Complete o seguinte:
1. Responda com base no excerto sobre Trump e a cobertura jornalística:
(a) Entre que duas coisas o autor considera essencial estabelecer uma distinção?
(b) Quem disse "não levem isso a sério" a propósito do suposto racismo de Trump?
(c) Como seria, segundo o autor, um livro de José António Saraiva sobre ditos de políticos portugueses?
2. Transcreva sem alterações o trecho do excerto sobre Trump e a cobertura jornalística entre "Isso, esta confusão, vê-se" e "e terrivelmente aborrecido.", inclusive.

Excerto da página:
^^^^^^^^^^^^^^^^
Passo por cima do facto de ser possível uma cobertura objectiva dos acontecimentos sem imiscuição excessiva de opinião pessoal, ainda por cima de opinião pessoal fingindo que não o é e cheia de arzinho de virtude. A tal cobertura objectiva pode-se ver em muitos lugares por esse mundo fora em jornais e televisões. Passo por cima disto, que é demasiado geral. E vou directamente ao que me parece essencial: a incapacidade, ou insuficiente esforço, para estabelecer uma distinção entre (perdoe-se a linguagem) a expressão e o significado. Não há, é claro, distinção absoluta entre uma coisa e outra, mas há graus e, sobretudo, não há identidade pura e dura. Clint Eastwood, que percebe destas coisas, disse-o a propósito do suposto racismo de Trump: não levem isso a sério.

Isso, esta confusão, vê-se a propósito de tudo. Tomemos as declarações em off de Trump (em 2005, creio, quando estava longe de ser candidato presidencial) sobre o seu modo de estabelecer contacto com o eterno feminino. Não sou adepto do abuso das comparações em política, mas qual a relação da puerilmente grosseira bravata com as violações, muito perdoadas à esquerda, de Dominique Strauss-Kahn? Nenhuma. Se isto é matéria de escândalo, vou ali e já venho. Espero, pelo menos, que José António Saraiva dedique o seu próximo livro a ditos de políticos portugueses no capítulo. Tenho a certeza que o livro seria muito extenso – e terrivelmente aborrecido.
^^^^^^^^^^^^^^^^
Informação fornecida:
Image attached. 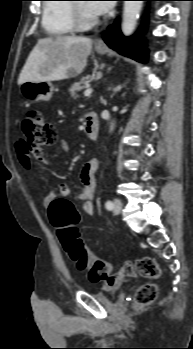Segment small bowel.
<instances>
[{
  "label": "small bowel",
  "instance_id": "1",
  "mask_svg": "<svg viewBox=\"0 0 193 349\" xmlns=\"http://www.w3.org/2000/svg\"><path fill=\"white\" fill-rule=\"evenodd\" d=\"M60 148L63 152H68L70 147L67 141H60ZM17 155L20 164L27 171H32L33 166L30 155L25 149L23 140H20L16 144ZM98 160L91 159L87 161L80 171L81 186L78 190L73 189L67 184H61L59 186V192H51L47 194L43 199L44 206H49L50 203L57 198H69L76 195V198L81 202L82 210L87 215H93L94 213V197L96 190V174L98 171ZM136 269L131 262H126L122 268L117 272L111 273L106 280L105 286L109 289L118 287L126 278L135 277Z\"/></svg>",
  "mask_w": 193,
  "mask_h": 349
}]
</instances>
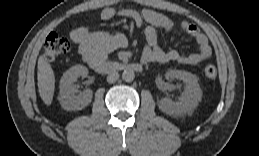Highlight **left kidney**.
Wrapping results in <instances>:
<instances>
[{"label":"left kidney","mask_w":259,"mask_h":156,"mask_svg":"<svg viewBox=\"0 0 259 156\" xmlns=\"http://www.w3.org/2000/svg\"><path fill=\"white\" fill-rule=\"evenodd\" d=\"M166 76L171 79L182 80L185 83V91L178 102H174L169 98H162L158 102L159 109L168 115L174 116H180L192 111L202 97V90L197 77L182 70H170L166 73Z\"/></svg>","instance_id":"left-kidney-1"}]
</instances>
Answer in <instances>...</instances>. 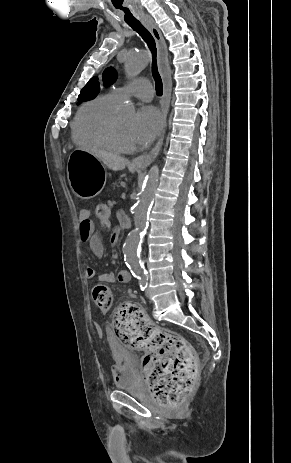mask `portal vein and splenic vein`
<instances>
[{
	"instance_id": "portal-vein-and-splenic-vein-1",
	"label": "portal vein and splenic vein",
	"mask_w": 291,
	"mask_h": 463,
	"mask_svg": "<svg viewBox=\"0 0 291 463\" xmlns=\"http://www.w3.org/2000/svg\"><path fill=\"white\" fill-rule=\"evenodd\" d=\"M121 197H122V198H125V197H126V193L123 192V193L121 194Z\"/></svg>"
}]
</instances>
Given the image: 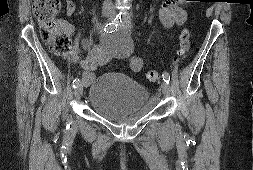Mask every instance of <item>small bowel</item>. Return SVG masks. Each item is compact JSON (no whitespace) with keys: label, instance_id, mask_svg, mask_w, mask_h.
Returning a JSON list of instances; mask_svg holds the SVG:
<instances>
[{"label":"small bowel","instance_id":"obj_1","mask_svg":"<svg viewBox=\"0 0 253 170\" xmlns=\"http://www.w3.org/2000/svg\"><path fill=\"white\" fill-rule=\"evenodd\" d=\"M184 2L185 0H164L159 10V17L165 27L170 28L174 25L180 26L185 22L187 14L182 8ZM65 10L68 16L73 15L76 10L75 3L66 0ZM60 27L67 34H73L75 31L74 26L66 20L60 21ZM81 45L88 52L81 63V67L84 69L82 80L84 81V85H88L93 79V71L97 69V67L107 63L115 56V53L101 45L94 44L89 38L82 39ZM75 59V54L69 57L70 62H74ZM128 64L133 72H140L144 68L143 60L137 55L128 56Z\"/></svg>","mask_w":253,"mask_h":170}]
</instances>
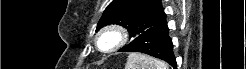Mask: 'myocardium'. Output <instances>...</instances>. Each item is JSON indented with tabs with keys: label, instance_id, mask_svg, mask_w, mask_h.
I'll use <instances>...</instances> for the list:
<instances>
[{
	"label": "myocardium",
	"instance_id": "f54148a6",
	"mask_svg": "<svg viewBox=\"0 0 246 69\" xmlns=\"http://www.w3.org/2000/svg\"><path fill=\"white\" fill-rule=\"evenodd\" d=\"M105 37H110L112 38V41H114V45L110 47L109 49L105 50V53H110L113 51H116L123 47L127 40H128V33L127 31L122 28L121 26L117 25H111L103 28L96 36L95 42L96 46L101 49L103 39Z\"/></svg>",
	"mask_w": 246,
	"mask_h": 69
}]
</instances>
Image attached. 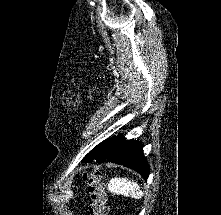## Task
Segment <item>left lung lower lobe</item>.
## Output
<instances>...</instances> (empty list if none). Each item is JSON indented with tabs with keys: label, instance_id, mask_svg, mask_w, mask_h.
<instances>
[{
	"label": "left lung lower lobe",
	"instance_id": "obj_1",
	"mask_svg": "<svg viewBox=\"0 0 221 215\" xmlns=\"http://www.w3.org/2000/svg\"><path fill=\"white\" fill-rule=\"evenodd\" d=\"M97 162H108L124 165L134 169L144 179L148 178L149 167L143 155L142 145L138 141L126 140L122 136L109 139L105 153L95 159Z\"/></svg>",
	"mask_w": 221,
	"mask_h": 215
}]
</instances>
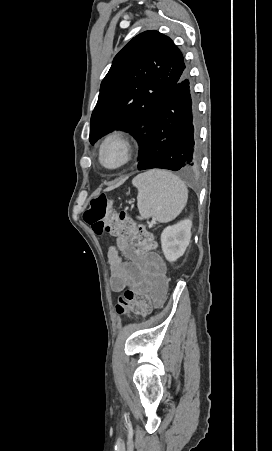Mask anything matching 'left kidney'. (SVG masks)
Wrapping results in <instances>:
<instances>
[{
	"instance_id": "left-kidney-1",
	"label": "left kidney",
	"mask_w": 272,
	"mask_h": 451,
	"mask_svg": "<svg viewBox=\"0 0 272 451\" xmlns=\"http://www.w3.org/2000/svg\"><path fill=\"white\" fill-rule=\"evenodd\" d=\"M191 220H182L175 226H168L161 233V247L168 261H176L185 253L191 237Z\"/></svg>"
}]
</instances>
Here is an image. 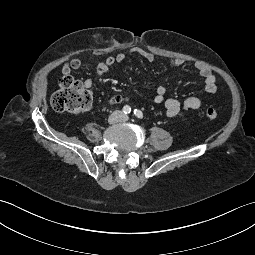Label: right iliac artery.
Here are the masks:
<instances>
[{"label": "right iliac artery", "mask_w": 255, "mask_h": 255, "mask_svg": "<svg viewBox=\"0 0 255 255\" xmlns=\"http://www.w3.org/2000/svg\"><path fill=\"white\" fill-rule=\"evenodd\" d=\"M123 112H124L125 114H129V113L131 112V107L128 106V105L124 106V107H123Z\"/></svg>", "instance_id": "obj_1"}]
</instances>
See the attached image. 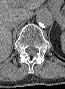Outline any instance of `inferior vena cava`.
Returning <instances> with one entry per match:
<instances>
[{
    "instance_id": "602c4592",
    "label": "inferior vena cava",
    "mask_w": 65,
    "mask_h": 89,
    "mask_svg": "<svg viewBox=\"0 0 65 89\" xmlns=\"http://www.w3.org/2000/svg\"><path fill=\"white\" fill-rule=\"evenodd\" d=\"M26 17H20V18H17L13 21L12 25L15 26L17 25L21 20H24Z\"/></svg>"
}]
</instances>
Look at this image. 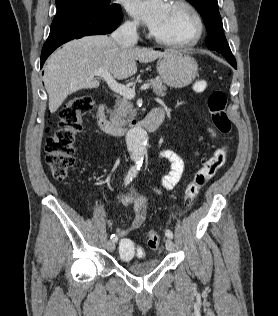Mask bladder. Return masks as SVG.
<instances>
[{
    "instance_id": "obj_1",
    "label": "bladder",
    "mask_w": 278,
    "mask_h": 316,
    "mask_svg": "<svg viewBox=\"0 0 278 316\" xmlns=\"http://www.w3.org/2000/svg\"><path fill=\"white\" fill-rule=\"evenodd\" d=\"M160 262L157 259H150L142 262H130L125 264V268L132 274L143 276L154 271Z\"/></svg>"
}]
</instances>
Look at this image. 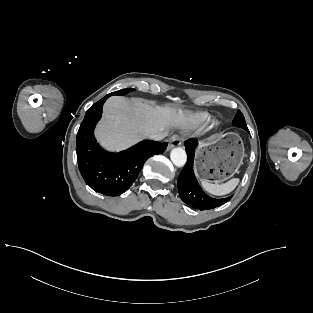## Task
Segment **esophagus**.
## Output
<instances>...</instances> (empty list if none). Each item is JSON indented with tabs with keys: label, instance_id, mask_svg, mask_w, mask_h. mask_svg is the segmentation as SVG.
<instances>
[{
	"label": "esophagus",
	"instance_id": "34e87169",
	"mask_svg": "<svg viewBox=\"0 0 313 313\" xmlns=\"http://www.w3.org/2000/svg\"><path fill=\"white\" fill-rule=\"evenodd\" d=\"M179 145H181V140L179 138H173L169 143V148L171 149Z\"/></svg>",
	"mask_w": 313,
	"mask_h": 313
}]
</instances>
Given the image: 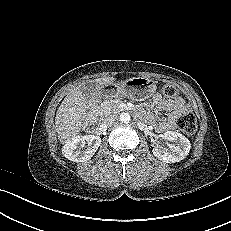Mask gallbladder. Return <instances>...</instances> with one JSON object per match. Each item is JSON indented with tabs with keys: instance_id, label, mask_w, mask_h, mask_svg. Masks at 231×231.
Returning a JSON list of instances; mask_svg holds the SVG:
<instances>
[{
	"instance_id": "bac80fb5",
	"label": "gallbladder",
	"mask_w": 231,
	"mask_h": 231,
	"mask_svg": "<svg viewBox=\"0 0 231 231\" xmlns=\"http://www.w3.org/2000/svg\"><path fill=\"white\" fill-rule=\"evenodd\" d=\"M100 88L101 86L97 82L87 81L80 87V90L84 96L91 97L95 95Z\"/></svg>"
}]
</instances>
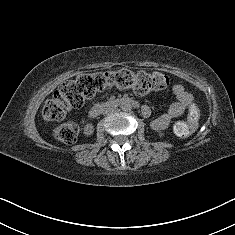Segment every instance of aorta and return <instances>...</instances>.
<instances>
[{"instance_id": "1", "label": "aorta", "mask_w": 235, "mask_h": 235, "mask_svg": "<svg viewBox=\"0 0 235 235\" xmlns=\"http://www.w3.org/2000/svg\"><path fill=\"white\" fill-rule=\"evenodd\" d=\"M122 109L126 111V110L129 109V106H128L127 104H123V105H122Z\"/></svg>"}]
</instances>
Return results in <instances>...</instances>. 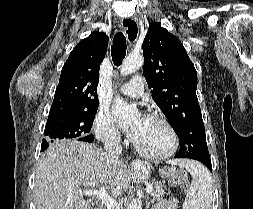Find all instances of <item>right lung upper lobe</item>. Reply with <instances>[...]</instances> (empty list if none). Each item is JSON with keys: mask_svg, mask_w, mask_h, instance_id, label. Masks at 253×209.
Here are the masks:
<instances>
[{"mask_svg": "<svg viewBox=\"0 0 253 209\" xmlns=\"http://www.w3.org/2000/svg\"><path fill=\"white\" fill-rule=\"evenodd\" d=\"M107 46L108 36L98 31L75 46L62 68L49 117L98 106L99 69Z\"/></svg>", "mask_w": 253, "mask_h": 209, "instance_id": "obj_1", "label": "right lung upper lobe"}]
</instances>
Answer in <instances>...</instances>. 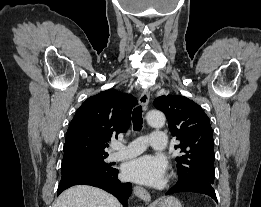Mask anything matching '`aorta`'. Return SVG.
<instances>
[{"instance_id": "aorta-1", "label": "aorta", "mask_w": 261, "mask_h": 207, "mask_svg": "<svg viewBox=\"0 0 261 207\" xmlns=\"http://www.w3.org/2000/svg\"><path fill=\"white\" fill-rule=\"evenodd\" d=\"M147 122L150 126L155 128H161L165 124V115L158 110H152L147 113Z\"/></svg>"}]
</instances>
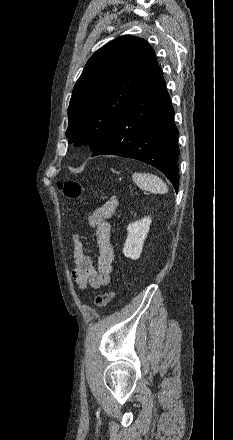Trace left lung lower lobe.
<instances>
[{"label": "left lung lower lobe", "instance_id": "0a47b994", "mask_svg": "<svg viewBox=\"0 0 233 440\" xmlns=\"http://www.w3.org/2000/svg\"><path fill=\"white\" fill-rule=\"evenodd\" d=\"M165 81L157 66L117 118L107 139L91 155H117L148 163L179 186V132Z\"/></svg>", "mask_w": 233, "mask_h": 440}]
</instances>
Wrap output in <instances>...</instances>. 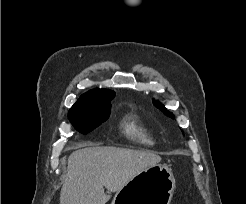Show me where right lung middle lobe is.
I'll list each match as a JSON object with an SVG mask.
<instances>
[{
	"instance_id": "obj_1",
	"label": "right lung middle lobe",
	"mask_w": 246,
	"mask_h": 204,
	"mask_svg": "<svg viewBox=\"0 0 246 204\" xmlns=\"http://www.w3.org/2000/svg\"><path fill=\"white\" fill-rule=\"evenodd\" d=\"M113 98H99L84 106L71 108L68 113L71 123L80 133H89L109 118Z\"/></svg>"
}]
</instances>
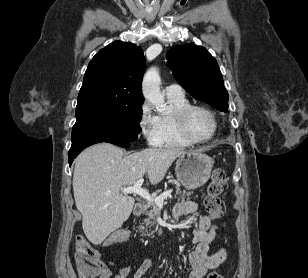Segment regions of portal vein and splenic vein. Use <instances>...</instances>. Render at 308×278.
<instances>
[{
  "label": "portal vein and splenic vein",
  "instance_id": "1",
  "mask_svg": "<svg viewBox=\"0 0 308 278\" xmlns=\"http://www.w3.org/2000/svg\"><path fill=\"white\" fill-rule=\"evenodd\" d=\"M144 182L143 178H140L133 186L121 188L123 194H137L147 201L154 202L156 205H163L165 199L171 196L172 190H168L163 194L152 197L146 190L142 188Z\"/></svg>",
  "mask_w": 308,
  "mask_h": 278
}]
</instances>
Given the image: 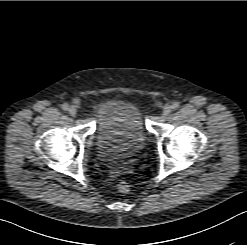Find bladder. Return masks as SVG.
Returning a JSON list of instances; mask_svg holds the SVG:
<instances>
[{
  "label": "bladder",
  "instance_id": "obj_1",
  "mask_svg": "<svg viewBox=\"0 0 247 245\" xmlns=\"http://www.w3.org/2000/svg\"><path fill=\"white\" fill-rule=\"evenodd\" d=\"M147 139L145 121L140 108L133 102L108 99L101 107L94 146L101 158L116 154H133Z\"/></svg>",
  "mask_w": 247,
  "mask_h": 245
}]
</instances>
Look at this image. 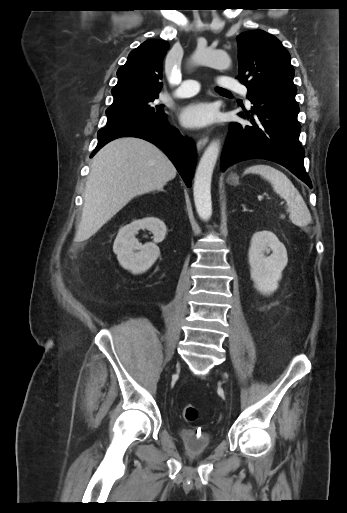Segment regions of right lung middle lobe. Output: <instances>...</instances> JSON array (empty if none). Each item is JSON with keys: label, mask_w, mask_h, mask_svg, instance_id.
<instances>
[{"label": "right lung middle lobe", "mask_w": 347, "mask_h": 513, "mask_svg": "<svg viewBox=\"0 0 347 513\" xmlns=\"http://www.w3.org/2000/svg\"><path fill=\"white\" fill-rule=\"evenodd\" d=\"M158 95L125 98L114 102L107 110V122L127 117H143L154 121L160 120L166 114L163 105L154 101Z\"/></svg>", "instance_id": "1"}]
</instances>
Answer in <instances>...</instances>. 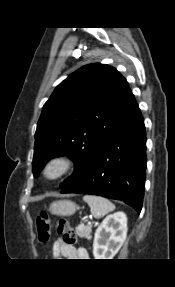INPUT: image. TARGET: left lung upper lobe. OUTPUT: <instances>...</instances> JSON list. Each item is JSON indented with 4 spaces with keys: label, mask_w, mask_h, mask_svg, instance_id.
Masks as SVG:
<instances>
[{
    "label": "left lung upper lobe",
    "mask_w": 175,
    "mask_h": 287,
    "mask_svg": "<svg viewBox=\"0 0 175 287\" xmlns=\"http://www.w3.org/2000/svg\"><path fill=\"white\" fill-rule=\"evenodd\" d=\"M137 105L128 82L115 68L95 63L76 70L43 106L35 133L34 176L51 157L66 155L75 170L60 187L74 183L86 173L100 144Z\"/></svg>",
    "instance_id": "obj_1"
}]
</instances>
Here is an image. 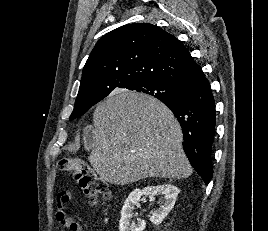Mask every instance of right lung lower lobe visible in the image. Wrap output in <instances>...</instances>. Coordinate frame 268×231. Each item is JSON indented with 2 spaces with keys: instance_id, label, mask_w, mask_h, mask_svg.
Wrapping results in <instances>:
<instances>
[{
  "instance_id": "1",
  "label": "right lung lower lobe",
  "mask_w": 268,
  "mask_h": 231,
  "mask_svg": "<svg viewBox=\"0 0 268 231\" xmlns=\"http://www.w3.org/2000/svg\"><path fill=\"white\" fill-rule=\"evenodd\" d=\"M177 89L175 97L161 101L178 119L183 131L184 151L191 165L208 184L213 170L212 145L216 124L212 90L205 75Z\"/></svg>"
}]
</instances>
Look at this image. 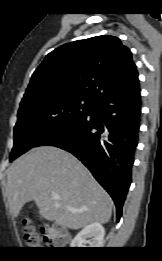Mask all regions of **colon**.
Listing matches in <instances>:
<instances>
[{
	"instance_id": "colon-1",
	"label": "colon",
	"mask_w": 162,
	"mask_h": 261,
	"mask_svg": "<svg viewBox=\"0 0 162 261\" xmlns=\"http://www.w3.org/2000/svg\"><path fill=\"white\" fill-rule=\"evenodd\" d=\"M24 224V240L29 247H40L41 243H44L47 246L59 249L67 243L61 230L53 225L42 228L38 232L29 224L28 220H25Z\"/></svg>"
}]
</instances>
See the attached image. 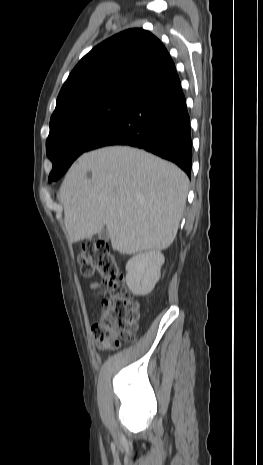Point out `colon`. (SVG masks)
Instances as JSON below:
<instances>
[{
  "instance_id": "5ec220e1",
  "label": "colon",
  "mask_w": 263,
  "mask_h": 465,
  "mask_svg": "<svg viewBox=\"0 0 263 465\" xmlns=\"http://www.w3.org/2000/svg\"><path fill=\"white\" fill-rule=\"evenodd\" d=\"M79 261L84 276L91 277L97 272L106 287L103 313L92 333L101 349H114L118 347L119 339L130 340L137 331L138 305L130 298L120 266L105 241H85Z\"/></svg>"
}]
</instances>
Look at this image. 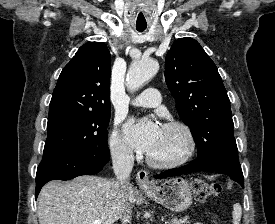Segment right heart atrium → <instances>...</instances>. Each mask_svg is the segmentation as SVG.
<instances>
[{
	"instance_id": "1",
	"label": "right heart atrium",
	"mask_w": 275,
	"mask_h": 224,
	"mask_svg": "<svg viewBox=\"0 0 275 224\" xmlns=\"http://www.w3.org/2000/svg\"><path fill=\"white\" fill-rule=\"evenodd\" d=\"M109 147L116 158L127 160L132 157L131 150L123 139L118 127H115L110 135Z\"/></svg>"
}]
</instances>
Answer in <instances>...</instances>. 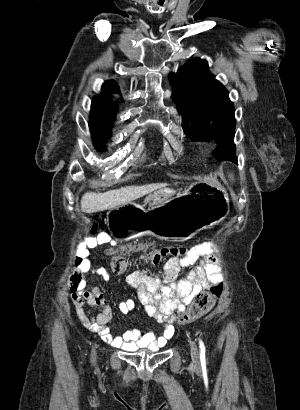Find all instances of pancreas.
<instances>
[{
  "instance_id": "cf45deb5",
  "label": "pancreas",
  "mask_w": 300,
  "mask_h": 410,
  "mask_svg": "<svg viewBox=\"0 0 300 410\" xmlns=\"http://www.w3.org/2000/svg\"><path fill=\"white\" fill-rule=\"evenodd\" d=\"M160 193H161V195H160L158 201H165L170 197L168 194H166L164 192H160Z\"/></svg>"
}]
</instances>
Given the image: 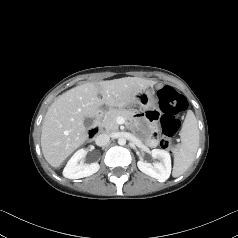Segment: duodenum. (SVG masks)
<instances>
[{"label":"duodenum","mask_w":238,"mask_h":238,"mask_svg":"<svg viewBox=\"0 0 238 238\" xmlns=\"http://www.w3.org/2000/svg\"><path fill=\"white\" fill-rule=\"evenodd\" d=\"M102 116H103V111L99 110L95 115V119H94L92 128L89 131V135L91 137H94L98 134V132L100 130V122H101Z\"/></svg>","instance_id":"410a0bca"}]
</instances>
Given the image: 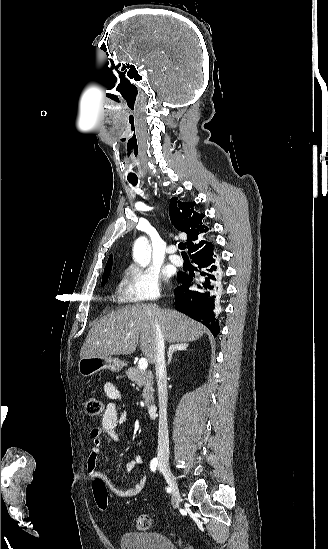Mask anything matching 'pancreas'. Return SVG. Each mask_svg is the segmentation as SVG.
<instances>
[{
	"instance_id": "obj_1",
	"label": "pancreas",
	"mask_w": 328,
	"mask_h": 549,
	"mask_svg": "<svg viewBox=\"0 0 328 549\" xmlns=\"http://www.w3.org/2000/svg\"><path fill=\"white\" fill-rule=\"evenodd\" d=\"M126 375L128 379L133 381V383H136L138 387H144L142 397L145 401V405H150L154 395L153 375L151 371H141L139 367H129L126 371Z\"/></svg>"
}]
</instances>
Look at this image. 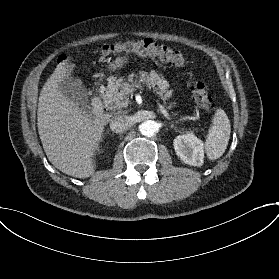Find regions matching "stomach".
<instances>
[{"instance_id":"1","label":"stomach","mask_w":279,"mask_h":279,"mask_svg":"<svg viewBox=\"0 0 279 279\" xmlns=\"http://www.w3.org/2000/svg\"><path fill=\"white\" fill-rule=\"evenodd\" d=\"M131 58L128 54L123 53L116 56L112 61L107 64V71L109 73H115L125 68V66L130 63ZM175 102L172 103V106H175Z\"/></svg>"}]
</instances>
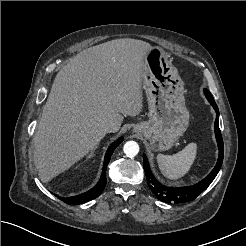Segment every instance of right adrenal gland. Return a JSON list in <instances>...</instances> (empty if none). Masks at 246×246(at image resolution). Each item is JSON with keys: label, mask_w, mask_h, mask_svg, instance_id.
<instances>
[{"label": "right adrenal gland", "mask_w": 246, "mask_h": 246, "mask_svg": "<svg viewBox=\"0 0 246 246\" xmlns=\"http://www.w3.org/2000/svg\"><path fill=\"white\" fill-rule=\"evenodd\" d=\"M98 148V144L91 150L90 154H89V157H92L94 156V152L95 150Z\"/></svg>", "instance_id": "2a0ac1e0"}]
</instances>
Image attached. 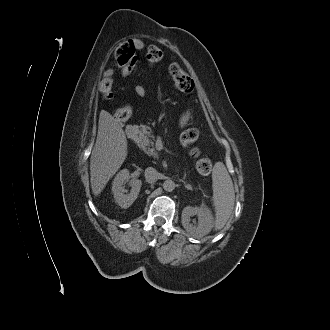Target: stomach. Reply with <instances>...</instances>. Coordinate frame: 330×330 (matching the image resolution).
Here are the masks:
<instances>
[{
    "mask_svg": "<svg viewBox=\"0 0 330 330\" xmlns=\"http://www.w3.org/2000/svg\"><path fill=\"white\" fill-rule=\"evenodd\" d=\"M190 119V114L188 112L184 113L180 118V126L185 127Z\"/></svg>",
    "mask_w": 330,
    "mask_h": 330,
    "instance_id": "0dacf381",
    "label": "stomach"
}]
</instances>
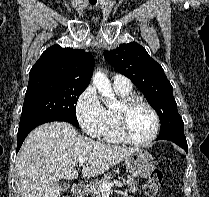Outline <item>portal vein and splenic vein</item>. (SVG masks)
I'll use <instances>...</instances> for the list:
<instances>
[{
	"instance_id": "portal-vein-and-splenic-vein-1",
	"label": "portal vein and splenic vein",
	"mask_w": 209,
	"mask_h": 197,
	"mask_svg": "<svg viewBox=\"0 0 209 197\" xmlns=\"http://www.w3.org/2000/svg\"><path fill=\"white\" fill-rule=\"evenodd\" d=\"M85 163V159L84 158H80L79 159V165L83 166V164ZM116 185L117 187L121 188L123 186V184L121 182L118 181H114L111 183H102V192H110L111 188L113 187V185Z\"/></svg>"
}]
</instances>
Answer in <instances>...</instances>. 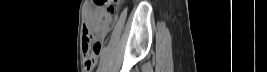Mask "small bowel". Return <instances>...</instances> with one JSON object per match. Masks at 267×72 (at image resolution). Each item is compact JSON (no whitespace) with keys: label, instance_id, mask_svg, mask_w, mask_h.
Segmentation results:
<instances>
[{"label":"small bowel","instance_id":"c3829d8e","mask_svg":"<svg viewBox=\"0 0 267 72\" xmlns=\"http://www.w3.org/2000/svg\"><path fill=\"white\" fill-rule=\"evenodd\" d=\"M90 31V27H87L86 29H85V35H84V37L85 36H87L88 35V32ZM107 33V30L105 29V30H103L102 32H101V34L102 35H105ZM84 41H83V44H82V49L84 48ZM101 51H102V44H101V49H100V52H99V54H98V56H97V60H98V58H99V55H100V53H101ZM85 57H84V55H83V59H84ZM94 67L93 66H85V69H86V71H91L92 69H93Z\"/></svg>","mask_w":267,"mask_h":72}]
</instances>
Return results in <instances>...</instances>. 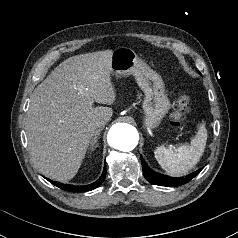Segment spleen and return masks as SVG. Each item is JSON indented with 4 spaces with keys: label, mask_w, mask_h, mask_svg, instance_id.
^^^^^^^^^^^^^^^^
Respostas por tarefa:
1.
(a) Entre a expressão e o significado.
(b) Clint Eastwood.
(c) Seria muito extenso e terrivelmente aborrecido.

2.
Isso, esta confusão, vê-se a propósito de tudo. Tomemos as declarações em off de Trump (em 2005, creio, quando estava longe de ser candidato presidencial) sobre o seu modo de estabelecer contacto com o eterno feminino. Não sou adepto do abuso das comparações em política, mas qual a relação da puerilmente grosseira bravata com as violações, muito perdoadas à esquerda, de Dominique Strauss-Kahn? Nenhuma. Se isto é matéria de escândalo, vou ali e já venho. Espero, pelo menos, que José António Saraiva dedique o seu próximo livro a ditos de políticos portugueses no capítulo. Tenho a certeza que o livro seria muito extenso – e terrivelmente aborrecido.